### EXERCISE AIM
Copy out the rows below word for word, starting with the very first one and ending with the line that contains "Dot at: (280, 292)", including that line.
-----
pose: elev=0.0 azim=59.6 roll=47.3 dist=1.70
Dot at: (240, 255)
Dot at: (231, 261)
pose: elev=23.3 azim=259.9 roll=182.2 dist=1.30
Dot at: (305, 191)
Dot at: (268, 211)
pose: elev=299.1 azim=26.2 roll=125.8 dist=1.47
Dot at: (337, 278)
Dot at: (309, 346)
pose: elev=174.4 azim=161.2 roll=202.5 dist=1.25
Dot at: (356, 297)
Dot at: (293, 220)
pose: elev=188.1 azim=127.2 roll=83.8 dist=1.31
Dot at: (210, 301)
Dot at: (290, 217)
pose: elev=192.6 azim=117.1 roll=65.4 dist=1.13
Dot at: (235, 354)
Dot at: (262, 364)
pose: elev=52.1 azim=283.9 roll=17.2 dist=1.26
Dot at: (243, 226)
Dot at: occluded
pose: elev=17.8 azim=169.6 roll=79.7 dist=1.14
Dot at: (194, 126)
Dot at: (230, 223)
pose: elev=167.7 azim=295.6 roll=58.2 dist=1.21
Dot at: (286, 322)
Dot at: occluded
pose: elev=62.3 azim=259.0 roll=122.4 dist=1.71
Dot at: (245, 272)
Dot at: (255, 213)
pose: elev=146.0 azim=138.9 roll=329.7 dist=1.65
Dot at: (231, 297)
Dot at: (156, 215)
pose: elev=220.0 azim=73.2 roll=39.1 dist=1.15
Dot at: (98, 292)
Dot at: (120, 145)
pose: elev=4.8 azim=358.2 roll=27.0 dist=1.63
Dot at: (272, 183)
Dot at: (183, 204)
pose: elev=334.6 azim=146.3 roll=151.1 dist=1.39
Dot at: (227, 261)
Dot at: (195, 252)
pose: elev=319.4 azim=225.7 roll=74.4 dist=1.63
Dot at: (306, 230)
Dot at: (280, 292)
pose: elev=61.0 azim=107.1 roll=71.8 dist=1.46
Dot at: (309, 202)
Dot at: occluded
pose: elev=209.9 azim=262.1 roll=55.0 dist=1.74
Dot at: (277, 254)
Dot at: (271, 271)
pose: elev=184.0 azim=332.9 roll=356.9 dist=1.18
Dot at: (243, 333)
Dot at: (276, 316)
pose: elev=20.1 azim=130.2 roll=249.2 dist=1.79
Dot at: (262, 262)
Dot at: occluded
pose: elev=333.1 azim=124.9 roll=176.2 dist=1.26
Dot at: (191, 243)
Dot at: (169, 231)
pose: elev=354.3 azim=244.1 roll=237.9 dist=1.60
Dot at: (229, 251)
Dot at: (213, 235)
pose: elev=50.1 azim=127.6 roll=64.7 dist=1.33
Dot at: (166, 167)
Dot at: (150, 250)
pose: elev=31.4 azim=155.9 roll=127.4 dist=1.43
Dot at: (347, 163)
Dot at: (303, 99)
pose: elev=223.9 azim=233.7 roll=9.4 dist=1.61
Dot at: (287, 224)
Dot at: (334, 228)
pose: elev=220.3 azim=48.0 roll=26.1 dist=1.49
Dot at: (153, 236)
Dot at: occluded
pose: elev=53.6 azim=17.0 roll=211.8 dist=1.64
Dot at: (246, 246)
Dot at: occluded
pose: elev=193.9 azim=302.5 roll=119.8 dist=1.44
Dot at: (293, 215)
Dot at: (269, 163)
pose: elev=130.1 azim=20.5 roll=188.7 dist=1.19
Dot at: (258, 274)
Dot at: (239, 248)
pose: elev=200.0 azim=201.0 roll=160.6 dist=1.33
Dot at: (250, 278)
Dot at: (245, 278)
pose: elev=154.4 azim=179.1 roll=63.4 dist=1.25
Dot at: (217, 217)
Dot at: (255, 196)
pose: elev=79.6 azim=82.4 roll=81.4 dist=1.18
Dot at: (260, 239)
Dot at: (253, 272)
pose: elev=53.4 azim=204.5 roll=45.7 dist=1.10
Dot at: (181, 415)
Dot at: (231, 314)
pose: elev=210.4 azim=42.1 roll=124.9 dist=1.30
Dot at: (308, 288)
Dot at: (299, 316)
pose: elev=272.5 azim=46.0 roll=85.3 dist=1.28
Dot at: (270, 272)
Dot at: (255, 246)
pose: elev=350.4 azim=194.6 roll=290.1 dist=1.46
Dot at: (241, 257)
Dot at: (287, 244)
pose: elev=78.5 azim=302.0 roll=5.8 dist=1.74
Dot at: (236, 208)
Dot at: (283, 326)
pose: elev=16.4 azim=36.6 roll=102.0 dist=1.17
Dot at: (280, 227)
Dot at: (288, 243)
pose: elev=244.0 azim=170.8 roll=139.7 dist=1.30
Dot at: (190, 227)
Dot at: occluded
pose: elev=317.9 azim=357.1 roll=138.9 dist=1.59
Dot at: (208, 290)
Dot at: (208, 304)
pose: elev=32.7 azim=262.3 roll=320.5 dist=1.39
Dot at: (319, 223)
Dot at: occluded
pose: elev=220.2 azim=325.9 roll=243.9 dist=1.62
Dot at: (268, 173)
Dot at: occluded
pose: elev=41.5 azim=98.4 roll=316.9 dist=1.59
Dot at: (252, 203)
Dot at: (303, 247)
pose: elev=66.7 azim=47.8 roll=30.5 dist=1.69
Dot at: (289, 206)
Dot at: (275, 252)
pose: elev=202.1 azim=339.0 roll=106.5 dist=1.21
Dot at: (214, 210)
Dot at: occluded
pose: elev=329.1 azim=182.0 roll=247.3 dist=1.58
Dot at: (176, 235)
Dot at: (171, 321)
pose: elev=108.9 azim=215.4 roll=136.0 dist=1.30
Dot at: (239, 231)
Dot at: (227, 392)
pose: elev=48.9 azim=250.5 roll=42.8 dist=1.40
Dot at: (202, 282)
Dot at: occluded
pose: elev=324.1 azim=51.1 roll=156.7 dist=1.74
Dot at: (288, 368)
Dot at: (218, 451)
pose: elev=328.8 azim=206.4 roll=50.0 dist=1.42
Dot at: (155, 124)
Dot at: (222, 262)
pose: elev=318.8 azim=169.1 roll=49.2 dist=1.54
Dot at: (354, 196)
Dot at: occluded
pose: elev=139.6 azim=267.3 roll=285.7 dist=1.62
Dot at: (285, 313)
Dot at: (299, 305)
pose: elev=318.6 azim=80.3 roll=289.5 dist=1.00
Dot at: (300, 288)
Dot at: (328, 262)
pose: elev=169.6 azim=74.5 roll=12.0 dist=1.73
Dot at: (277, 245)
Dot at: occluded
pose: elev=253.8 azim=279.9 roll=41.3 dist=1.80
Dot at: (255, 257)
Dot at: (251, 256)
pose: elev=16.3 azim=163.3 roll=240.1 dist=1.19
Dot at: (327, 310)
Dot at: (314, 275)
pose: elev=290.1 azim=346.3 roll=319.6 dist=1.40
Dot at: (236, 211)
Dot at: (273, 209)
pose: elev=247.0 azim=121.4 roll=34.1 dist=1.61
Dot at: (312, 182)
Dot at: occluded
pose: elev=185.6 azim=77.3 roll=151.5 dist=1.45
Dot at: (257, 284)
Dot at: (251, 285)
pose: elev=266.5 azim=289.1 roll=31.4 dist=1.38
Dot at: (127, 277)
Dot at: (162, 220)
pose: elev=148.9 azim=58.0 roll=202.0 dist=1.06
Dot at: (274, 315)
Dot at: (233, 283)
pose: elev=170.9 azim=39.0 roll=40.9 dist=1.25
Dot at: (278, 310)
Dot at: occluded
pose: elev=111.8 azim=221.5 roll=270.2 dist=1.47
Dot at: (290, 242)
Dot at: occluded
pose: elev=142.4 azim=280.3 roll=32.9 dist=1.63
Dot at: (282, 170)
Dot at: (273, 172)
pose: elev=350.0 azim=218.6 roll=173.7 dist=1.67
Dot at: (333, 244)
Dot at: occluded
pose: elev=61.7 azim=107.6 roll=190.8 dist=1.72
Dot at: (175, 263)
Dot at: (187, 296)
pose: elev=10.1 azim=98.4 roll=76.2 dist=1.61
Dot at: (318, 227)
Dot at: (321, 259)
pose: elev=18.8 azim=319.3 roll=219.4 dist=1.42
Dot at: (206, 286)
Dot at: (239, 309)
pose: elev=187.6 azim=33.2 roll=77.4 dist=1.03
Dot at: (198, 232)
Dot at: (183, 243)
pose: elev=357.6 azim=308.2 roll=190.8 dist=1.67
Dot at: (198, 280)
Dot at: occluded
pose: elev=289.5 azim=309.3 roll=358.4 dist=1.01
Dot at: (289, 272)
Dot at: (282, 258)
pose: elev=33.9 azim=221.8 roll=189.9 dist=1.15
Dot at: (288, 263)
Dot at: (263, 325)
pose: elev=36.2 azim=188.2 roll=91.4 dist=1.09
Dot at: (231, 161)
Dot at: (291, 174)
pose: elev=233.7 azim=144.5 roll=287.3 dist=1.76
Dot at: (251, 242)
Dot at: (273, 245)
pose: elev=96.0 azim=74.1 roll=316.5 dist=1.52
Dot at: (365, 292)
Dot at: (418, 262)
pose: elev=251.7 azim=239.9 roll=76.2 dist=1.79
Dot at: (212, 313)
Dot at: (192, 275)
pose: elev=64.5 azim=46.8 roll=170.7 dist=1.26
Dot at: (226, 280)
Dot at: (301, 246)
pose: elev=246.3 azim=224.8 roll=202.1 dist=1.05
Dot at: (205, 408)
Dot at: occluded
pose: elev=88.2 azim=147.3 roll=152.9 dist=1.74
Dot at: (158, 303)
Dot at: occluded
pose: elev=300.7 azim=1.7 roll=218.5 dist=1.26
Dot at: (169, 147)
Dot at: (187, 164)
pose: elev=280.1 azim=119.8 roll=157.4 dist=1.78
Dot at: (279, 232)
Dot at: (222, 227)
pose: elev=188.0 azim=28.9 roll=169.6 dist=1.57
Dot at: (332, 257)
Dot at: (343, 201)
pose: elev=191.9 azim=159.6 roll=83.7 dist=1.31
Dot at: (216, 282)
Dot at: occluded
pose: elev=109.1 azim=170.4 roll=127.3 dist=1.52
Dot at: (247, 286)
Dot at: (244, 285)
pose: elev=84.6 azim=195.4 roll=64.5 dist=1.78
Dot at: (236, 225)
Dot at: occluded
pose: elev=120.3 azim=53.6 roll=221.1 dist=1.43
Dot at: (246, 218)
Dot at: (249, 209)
-----
### WRITTEN RESPONSE
pose: elev=0.0 azim=59.6 roll=47.3 dist=1.70
Dot at: (240, 255)
Dot at: (231, 261)
pose: elev=23.3 azim=259.9 roll=182.2 dist=1.30
Dot at: (305, 191)
Dot at: (268, 211)
pose: elev=299.1 azim=26.2 roll=125.8 dist=1.47
Dot at: (337, 278)
Dot at: (309, 346)
pose: elev=174.4 azim=161.2 roll=202.5 dist=1.25
Dot at: (356, 297)
Dot at: (293, 220)
pose: elev=188.1 azim=127.2 roll=83.8 dist=1.31
Dot at: (210, 301)
Dot at: (290, 217)
pose: elev=192.6 azim=117.1 roll=65.4 dist=1.13
Dot at: (235, 354)
Dot at: (262, 364)
pose: elev=52.1 azim=283.9 roll=17.2 dist=1.26
Dot at: (243, 226)
Dot at: occluded
pose: elev=17.8 azim=169.6 roll=79.7 dist=1.14
Dot at: (194, 126)
Dot at: (230, 223)
pose: elev=167.7 azim=295.6 roll=58.2 dist=1.21
Dot at: (286, 322)
Dot at: occluded
pose: elev=62.3 azim=259.0 roll=122.4 dist=1.71
Dot at: (245, 272)
Dot at: (255, 213)
pose: elev=146.0 azim=138.9 roll=329.7 dist=1.65
Dot at: (231, 297)
Dot at: (156, 215)
pose: elev=220.0 azim=73.2 roll=39.1 dist=1.15
Dot at: (98, 292)
Dot at: (120, 145)
pose: elev=4.8 azim=358.2 roll=27.0 dist=1.63
Dot at: (272, 183)
Dot at: (183, 204)
pose: elev=334.6 azim=146.3 roll=151.1 dist=1.39
Dot at: (227, 261)
Dot at: (195, 252)
pose: elev=319.4 azim=225.7 roll=74.4 dist=1.63
Dot at: (306, 230)
Dot at: (280, 292)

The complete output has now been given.